When it comes to health, Afghan hospitals and community health centres were in a dire state, lacking basic medicines and medical equipment, even before the Ghani government collapsed. The best and state-of-the-art medical care was provided by the military field hospitals set up by the NATO ISAF forces, but these were dismantled as the withdrawing forces closed their bases. The Western allies need to work urgently with the WHO to address the crisis in Afghan public health. Medicines and equipment need to be flown in and the many hospitals damaged in the fighting must be repaired and returned to normal operations. Given the brain drain of doctors and nurses from Afghanistan, the international community needs to jump-start a programme to send volunteer doctors and nurses to the country. Telemedicine can be used in the meantime to help perform surgery and deliver basic care. As the international community pays more attention to COVID-19 vaccine distribution to developing countries in the wake of the new Omicron variant using COVAX and other schemes, Afghanistan, which has an alarmingly low level of vaccination, needs to be a priority.

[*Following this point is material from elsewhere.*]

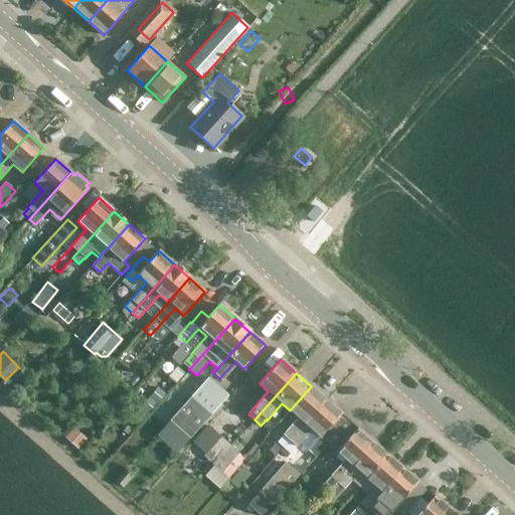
[(326,399),(311,386),(290,410),(298,417),(283,435),(284,436),(278,442),(284,447),(326,399)]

Finally, a word about regional cooperation. Last week the Economic Cooperation Organization met in Turkmenistan. This body, largely inspired by Pakistan, discussed a range of regional infrastructure projects from railways, oil and gas pipelines, energy grids, transport corridors to airline routes and trade facilitation. Given the reluctance of the major development banks to invest in fossil fuel projects, some of these initiatives may never see the light of day. Yet Afghanistan’s neighbours and the major financial donors have every interest in pushing Kabul to participate in these regional groupings. Being able to use Afghanistan as a transit country is key to the viability of many of these interconnector projects. That is why China has also shown an interest in the country as part of its Belt and Road Initiative.

At the same time, if Afghanistan is going to exploit its considerable mineral resources, such as copper and bauxite, it needs to be integrated in a regional economic framework with modern transport links and trade liberalisation. This has the potential added value that the Taliban can avoid becoming overdependent on a single protector country, constantly interfering in its domestic affairs, as was the case with Pakistan in the 1990s. This risks becoming the case in the future with China, which has invested in Afghan resources such as the Mes Aynak copper mine.

Re-engaging with Afghanistan will not be easy. After years of enmity, neither the NATO allies nor the Taliban will find it easy to swallow their pride or change narratives that have served them so well for decades. Both sides will expect the other to make the first move. In the long run, the West can help Afghanistan develop only if the Taliban take a more inclusive approach to governing and are prepared to cooperate with their former adversaries. Extolling military victories in endless parades or blaming the US and its allies for all the problems of Afghanistan will not put food on the table of the average Afghan. At the same time, if the Western allies allow a full-blown humanitarian catastrophe to take place in Afghanistan, they will only further tarnish their own record over 20 years in that country. So there is space for some creative diplomacy on both sides. Now all we need are the diplomats to drive it forward.